The buildkit dependency is woefully out of date in Blubber, so I will update that to see if that solves the problem.

This error seems to emanate from Blubber's BuildKit frontend, not buildkitd.

The buildkit dependency is woefully out of date in Blubber, so I will update that to see if that solves the problem.

Thanks Dan!

@jnuche This is ready for another round of testing. In this case you'll need to update syntax line in .pipeline/blubber.yaml to # syntax=docker-registry.wikimedia.org/repos/releng/blubber/buildkit:v1.1.0

Used https://gitlab.wikimedia.org/repos/test-platform/catalyst/ci-charts/-/commit/fea7ab56a5336582d581e836bb7f4c271b78c967 to trigger https://gitlab.wikimedia.org/repos/test-platform/catalyst/ci-charts/-/jobs/447546

Then checked buildkitd logs from the runner for that job (gitlab-runner1003.eqiad.wmnet).
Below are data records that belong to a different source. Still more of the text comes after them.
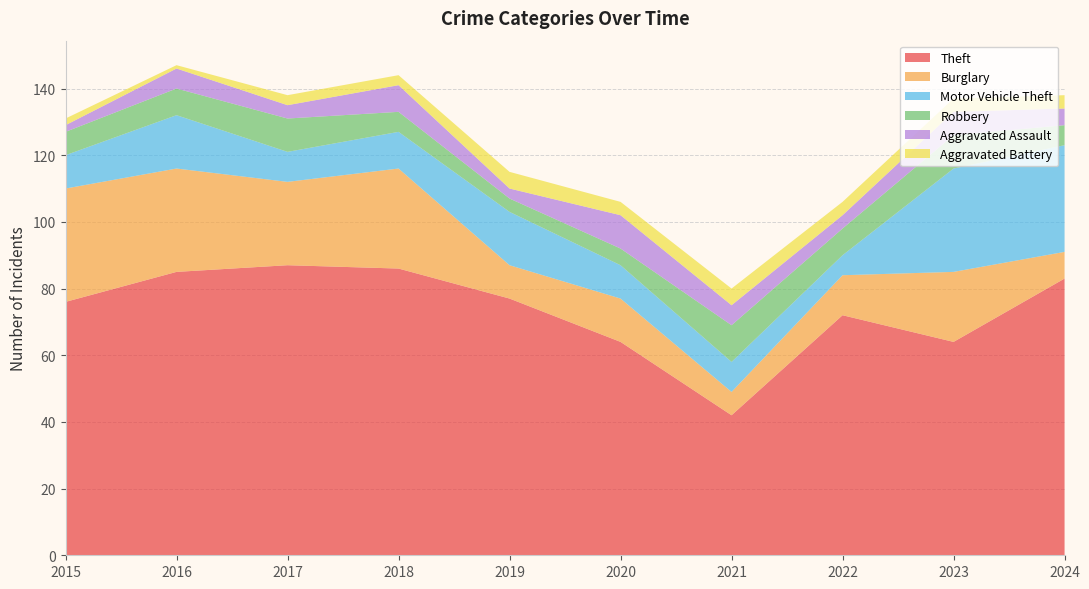

Reading left to right, extract all data points from this chart.

Theft: 76	85	87	86	77	64	42	72	64	83
Burglary: 34	31	25	30	10	13	7	12	21	8
Motor Vehicle Theft: 10	16	9	11	16	10	9	6	31	32
Robbery: 7	8	10	6	4	5	11	8	10	6
Aggravated Assault: 2	6	4	8	3	10	6	4	7	5
Aggravated Battery: 2	1	3	3	5	4	5	4	4	4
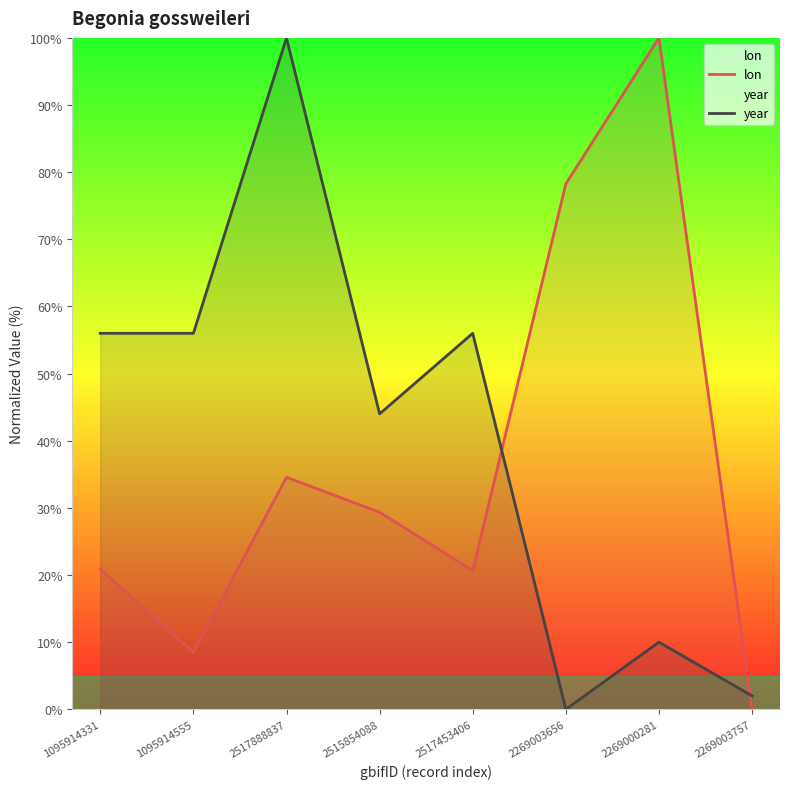

How many interior local valleys does the lon series have?

2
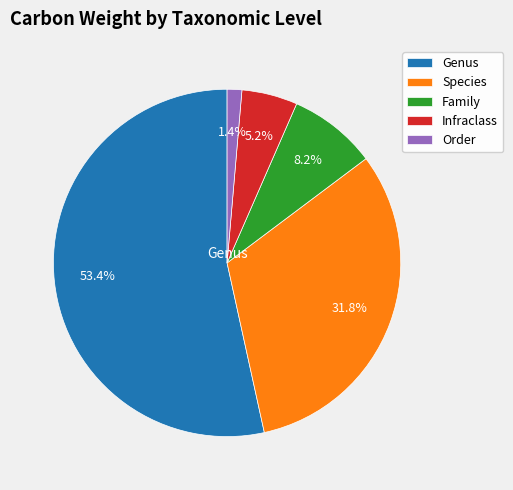

To the nearest percent, what is the difference between the largest and smallest slice percentages?

52%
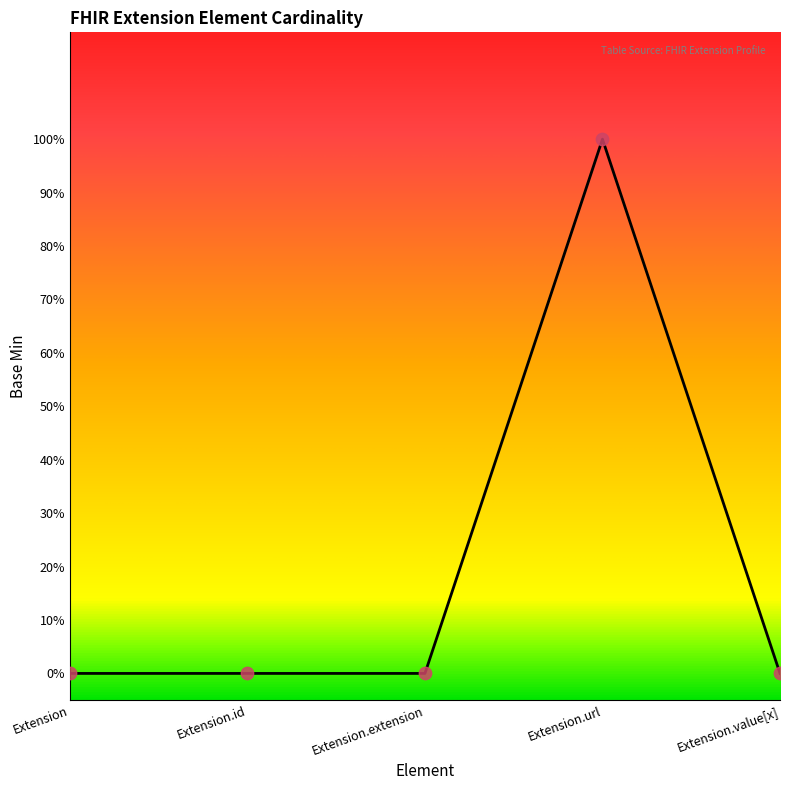

Which has a higher value, Extension.id or Extension.value[x]?

Extension.id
Strangely enough the last log entry was from a week ago:

time="2025-02-24T15:27:22Z" level=warning msg="exec: \"buildkit-qemu-aarch64\": executable file not found in $PATH" span="[linux/arm64 add-javascript-all-wasm-executor-fresh 12/14] RUN chmod +x /usr/local/bin/install-rust /usr/local/bin/install-wasmedge-quickjs /usr/local/bin/compile-wasm-binary /usr/local/bin/delete-rust-cruft && install-rust && install-wasmedge-quickjs && compile-wasm-binary && delete-rust-cruft" spanID=a549b327d71024ad traceID=8a3d48ba87839dd331e38dce1816d4c5

JFYI I worked around the whole issue by creating the image using docker-pkg. The lack of recent logs on the runner is a bit eyebrow-raising, but from my side there's no need to continue investigating this.

dancy claimed this task.

Thanks for the notes @jnuche. Closing this ticket.